Но тут я вижу, как командовавший павловцами офицер вдруг отходит от своего отряда в сторону, влево, бросает, буквально втыкает со всей силой винтовку штыком в снег и, сумрачный, молча, с опущенной головой уходит в расположенный сбоку скверик... Какая драма разыгралась в душе этого молодого офицера, по-видимому малоискушенного в боях, по крайней мере политических, нельзя было разгадать.
Что же касается его отряда, то он, лишившись командира, тотчас же превратился в аморфную толпу солдат: они смешались с остальными безоружными павловцами, и возобновился прежний беспорядочный крик. Скоро сюда стали подходить солдаты какого-то гвардейского полка. Я всматривался в их лица — они были страшно сумрачны не только у солдат, но и у офицеров. Грубо, штыками они стали загонять павловцев в казармы. Скоро улица перед казармой опустела, со стоном закрылись массивные ворота. Стало смеркаться.
«Его высокопревосходительству господину министру внутренних дел.
Сегодня днем значительные скопища народа образовались на Лиговской улице, Знаменской площади (до Александро-Невской лавры), а также при пересечении Невского с Владимирским проспектом и Садовой улицей и по Гончарной улице. Во время беспорядков наблюдалось как общее явление крайне вызывающее отношение буйствующих скопищ к воинским нарядам, в которые толпа, в ответ на предложение разойтись, бросала каменья и комья снега, сколотого с улицы льда. При предварительной стрельбе войсками вверх толпа не только не рассеивалась, но подобные залпы встречала смехом. Лишь по применении прицельной стрельбы боевыми патронами непосредственно в гущу толпы оказалось возможным рассеивать скопища, участники коих, однако, в большинстве прятались во дворе ближайших домов и по прекращении стрельбы вновь выходили на улицу, причем, притаившись за угловыми зданиями, стреляли оттуда из револьверов в воинские разъезды, в результате чего оказались убитые и раненые...
Во время происходивших беспорядков воспитанники средних учебных заведений, которые, имея широкие повязки Красного Креста на рукавах форменных пальто и белые передники под верхней одеждой, группами направлялись на Невский проспект для уборки раненых и убитых в качестве добровольцев санитаров и подачи первоначальной помощи. В тех же целях слушательницы высших женских учебных заведений проникали в места доставки раненых, где вели себя по отношению к чинам полиции, стремившимся их оттуда удалить, в высшей степени дерзко.
Глобачев.
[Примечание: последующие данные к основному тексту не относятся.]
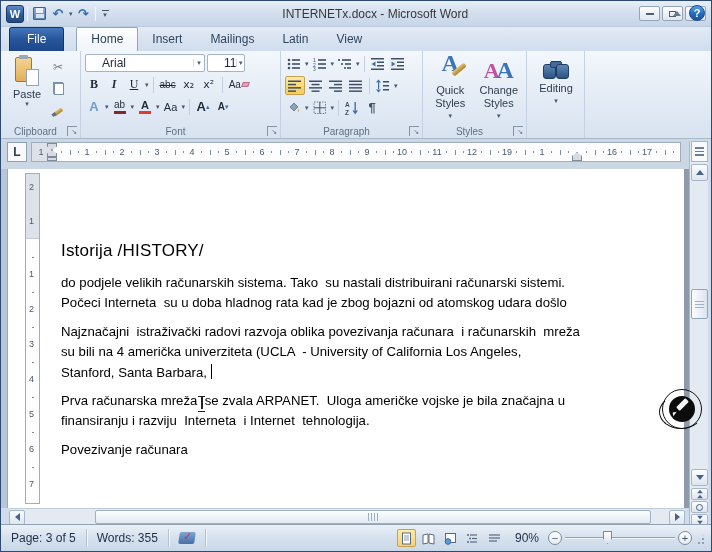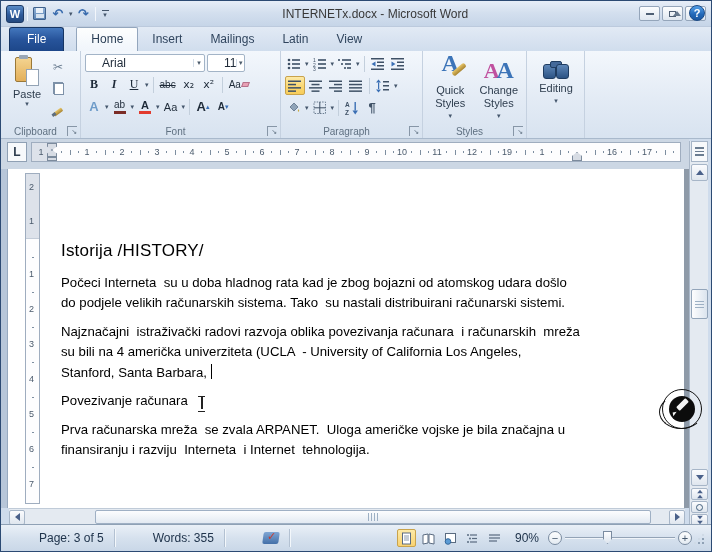--- a/index.html
+++ b/index.html
@@ -187,21 +187,21 @@
   .tri-right { width:0; height:0; border-top:4px solid transparent; border-bottom:4px solid transparent; border-left:5px solid #4a618a; }
   .hthumb { margin-left:70px; width:556px; height:14px; background:linear-gradient(#fcfdfe,#e3eaf2); border:1px solid #9fb0c4; border-radius:2px;
     display:flex; align-items:center; justify-content:center; gap:2px; }
   .hthumb i { width:1px; height:8px; background:#9db0c4; }
   .htrack-right { flex:1; }
 
   
   .status { position:absolute; left:0; bottom:0; width:100%; height:27px;
     background:linear-gradient(#eaf0f7,#d6e1ee 50%,#c9d7e7);
     border-top:1px solid #8fa1b5; display:flex; align-items:center; font-size:12px; color:#20344c; }
-  .seg { padding:0 10px; height:18px; display:flex; align-items:center; border-right:1px solid #b3c1d2; box-shadow:1px 0 0 #f3f7fb;margin-left:28px; }
+  .seg { padding:0 10px; height:18px; display:flex; align-items:center; border-right:1px solid #b3c1d2; box-shadow:1px 0 0 #f3f7fb; }
   .spellbook { position:relative; width:16px; height:12px; }
   .spellbook::before { content:""; position:absolute; inset:0; background:linear-gradient(#7fa6d4,#4470a8); border-radius:2px 2px 2px 2px; transform:skewX(-8deg); }
   .spellbook::after { content:"✓"; position:absolute; left:4px; top:-2px; color:#c93a2e; font-size:11px; font-weight:bold; font-family:"DejaVu Sans",sans-serif; }
   .status-right { margin-left:auto; display:flex; align-items:center; gap:3px; padding-right:6px; }
   .viewbtn { width:19px; height:18px; display:flex; align-items:center; justify-content:center; border-radius:2px; border:1px solid transparent; }
   .viewbtn.sel { background:linear-gradient(#fdeaa7,#f9d271); border:1px solid #c9a34c; }
   .zoomlabel { margin:0 6px 0 8px; }
   .zcircle { width:14px; height:14px; border:1px solid #7a8ba0; border-radius:50%; background:linear-gradient(#fdfdfe,#e4ebf2);
     display:flex; align-items:center; justify-content:center; font-size:11px; color:#44566c; line-height:1; }
   .ztrack { position:relative; width:110px; height:14px; }
@@ -640,34 +640,34 @@
         <span class="vnum" style="top: 235px;">5</span>
         <span class="tick" style="left: 6px; top: 222.5px; width: 2px; height: 1px;"></span>
         <span class="vnum" style="top: 270px;">6</span>
         <span class="tick" style="left: 6px; top: 257.5px; width: 2px; height: 1px;"></span>
         <span class="vnum" style="top: 305px;">7</span>
         <span class="tick" style="left: 6px; top: 292.5px; width: 2px; height: 1px;"></span>
       </div>
     <div class="doc-text">
       <div class="doc-heading">Istorija /HISTORY/</div>
     <div class="para">
+          <div class="line">do podjele velikih računarskih sistema. Tako  su nastali distribuirani računarski sistemi.</div>
           <div class="line">Počeci Interneta  su u doba hladnog rata kad je zbog bojazni od atomskog udara došlo</div>
-          <div class="line">do podjele velikih računarskih sistema. Tako  su nastali distribuirani računarski sistemi.</div>
         </div>
         <div class="para">
           <div class="line">Najznačajni  istraživački radovi razvoja oblika povezivanja računara  i računarskih  mreža</div>
           <div class="line">su bili na 4 američka univerziteta (UCLA  - University of California Los Angeles,</div>
           <div class="line">Stanford, Santa Barbara, <span class="caret"></span></div>
         </div>
         <div class="para">
-          <div class="line">Povezivanje računara</div>
-        </div>
-        <div class="para">
           <div class="line">Prva računarska mreža  se zvala ARPANET.  Uloga američke vojske je bila značajna u</div>
           <div class="line">finansiranju i razviju  Interneta  i Internet  tehnologija.</div>
+        </div>
+        <div class="para">
+          <div class="line">Povezivanje računara</div>
         </div>
         <div class="para">
         </div>
       </div>
     <div class="ibeam"></div>
     <div class="page-edge"></div>
   </div>
 
   <div class="badge">
     <span class="ring"></span>

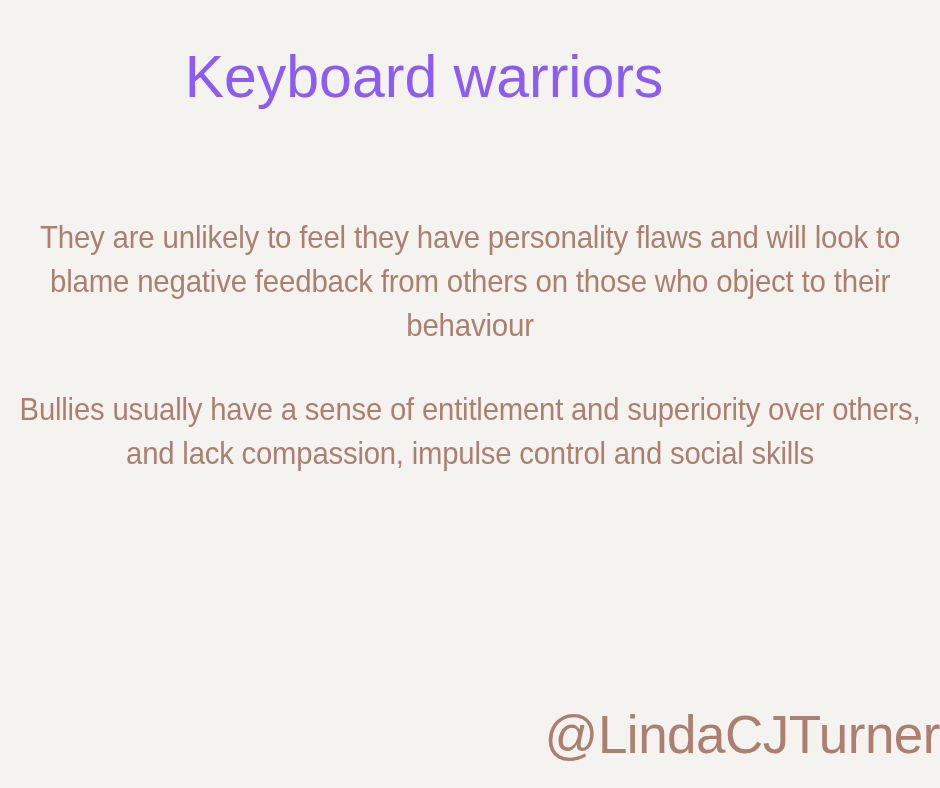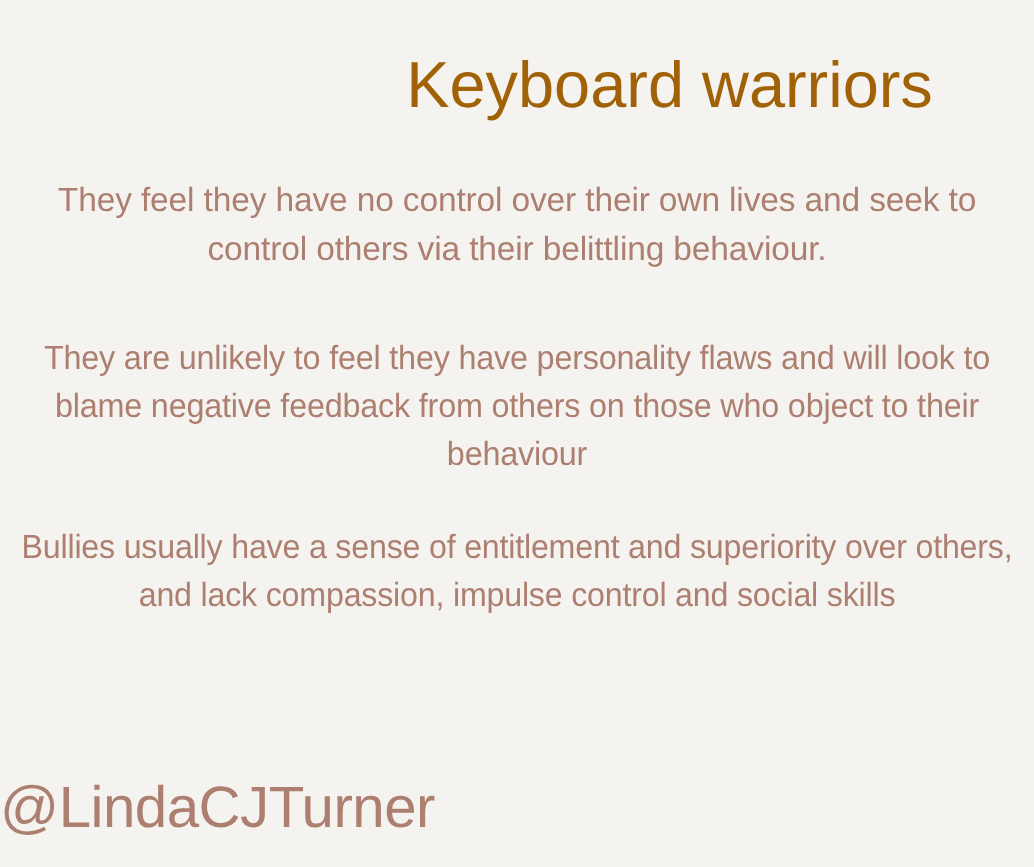--- a/index.html
+++ b/index.html
@@ -22,26 +22,26 @@
     background: #f5f3ef;
     box-sizing: border-box;
   }
 
   
   #card-title {
     position: absolute;
     top: 40px;
     left: 0;
     width: 848px;
-    text-align: right;
+    text-align: center;
     font-family: "Liberation Sans", sans-serif;
     font-size: 59px;
     font-weight: 400;
     line-height: 74px;
-    color: #a16207;
+    color: #8b5cf6;
     letter-spacing: 0px;
     white-space: nowrap;
   }
 
   
   #body-block {
     position: absolute;
     top: 160px;
     left: 0;
     width: 940px;
@@ -91,40 +91,39 @@
     transform: scaleX(0.96);
     letter-spacing: -0.2px;
   }
 
   
   #author-handle {
     position: absolute;
     top: 702px;
     left: 0;
     width: 940px;
-    text-align: left;
+    text-align: right;
     font-family: "Liberation Sans", sans-serif;
     font-size: 53px;
     font-weight: 400;
     line-height: 66px;
     color: #ac7f70;
     letter-spacing: -0.5px;
     white-space: nowrap;
   }
 </style>
 </head>
 <body>
 
 <div id="quote-card">
 
   <div id="card-title">Keyboard warriors</div>
 
   <div id="body-block">
 
-    <p class="body-para" id="para-1">They feel they have no control over their own lives and seek to control others via their belittling behaviour.</p>
 
 
     <p class="body-para" id="para-3">They are unlikely to feel they have personality flaws and will look to blame negative feedback from others on those who object to their behaviour</p>
 
     <p class="body-para" id="para-4">Bullies usually have a sense of entitlement and superiority over others, and lack compassion, impulse control and social skills</p>
 
   </div>
 
   <div id="author-handle">@LindaCJTurner</div>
Начальник отделения по охранению общественной безопасности и порядка в столице».
МИХАЙЛОВА. Вечером на Невском я застала жуткую картину: кругом кровь, кареты «скорой помощи» увозят убитых. Кучками стоят рабочие, чиновники, прислуга, гимназисты. Везде один разговор — «все кончено», «исчезли несбыточные мечтания»,— и у всех возмущение против правительства, допустившего стрельбы против безоружного народа... Пошла в морг, куда свозили мертвых. Очередь там была очень длинная, и стоять пришлось часа три. Внутри было очень страшно: покойники лежали прямо штабелями, как дрова. Рыженького так и не нашла, а может, близкие уже забрали... Вернулась на Невский — он словно вымер, ни одной живой души. Только с Адмиралтейства прожектор светит — как днем.
Николай II Романов, 49 лет, образование домашнее, коронован в 1894 году, через четыре дня отречется от престола, через 17 месяцев по постановлению Уральского Совдепа будет расстрелян в Екатеринбурге.
НИКОЛАЙ II. В те дни я, как всегда, вел дневник и аккуратно писал Аликс. Восстановить пережитое не представляет труда.